Z-DNA Binding Protein 1 (ZBP1) is a critical pattern recognition receptor within the innate immune response to viral infection. ZBP1 senses foreign nucleic acids in the unusual, left-handed Z-conformation via binding through its N-terminal Zα1 and Zα2 domains and activates downstream pro-pyroptotic, -apoptotic, and -necroptotic pathways to initiate cell death and allow for viral clearance. Both dsDNA and dsRNA can adopt the Z-conformation, however, the conformational change is energetically expensive, especially for dsRNA, and typically requires chemical modifications or protein binding to induce a right-to-left-handed conversion and stabilization. ZBP1 has been previously shown to bind and convert B-DNA to the Z-conformation and was assumed to be able to convert A-RNA as well, despite the lack of experimental validation. Here, we use a variety of Nuclear Magnetic Resonance (NMR) and other biophysical and biochemical experiments to characterize the Z-DNA and Z-RNA binding properties of ZBP1’s Zα1 and Zα2 domains. While ZBP1’s Zα domains are able to convert and stabilize unmodified dsDNA in the Z-conformation, both domains are incapable of flipping unmodified A-conformation dsRNA. We show that ZBP1’s Zα domains require dsRNAs with Z-promoting chemical modification in order for them to bind and stabilize the Z-conformation.

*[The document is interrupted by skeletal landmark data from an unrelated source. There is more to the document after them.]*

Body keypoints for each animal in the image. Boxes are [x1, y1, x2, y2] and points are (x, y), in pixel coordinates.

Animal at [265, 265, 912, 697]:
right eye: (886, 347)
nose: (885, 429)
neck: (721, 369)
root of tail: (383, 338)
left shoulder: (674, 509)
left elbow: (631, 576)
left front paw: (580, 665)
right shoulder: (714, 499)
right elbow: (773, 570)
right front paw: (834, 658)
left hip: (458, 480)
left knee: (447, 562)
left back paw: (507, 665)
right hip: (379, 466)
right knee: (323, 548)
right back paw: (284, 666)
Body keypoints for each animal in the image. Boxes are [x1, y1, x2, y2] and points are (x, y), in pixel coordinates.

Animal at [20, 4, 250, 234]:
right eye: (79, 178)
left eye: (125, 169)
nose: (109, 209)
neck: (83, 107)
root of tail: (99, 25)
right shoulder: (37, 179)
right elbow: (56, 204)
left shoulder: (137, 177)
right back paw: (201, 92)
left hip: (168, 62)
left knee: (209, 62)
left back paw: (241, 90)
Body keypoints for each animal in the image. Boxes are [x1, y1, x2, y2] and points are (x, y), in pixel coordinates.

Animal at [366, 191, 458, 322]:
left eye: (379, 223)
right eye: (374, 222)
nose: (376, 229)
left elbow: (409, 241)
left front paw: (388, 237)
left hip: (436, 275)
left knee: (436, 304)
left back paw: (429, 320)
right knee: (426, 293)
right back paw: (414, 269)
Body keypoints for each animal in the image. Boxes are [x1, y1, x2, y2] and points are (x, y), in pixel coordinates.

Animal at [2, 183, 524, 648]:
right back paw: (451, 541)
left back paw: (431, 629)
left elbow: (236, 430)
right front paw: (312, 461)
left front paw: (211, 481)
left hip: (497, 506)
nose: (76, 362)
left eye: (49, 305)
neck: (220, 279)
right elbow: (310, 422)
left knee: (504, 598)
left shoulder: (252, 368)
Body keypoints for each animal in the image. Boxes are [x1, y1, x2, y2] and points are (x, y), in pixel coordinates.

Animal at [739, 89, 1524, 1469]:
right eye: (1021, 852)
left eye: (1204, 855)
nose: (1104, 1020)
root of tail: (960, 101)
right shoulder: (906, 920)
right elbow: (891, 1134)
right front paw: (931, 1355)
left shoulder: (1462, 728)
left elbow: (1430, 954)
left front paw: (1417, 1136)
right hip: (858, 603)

These results contrast with the Zα domain from Adenosine Deaminase Acting on RNA 1 (ADAR1), which can bind and flip both dsDNA and dsRNA into the Z-conformation, potentially indicating finely tuned competition between ADAR1 and ZBP1 for pro-survival and pro-death outcomes, respectively. This work highlights the functional variability of Zα domains and narrows down the potential physiological substrates of ZBP1 in infection and disease.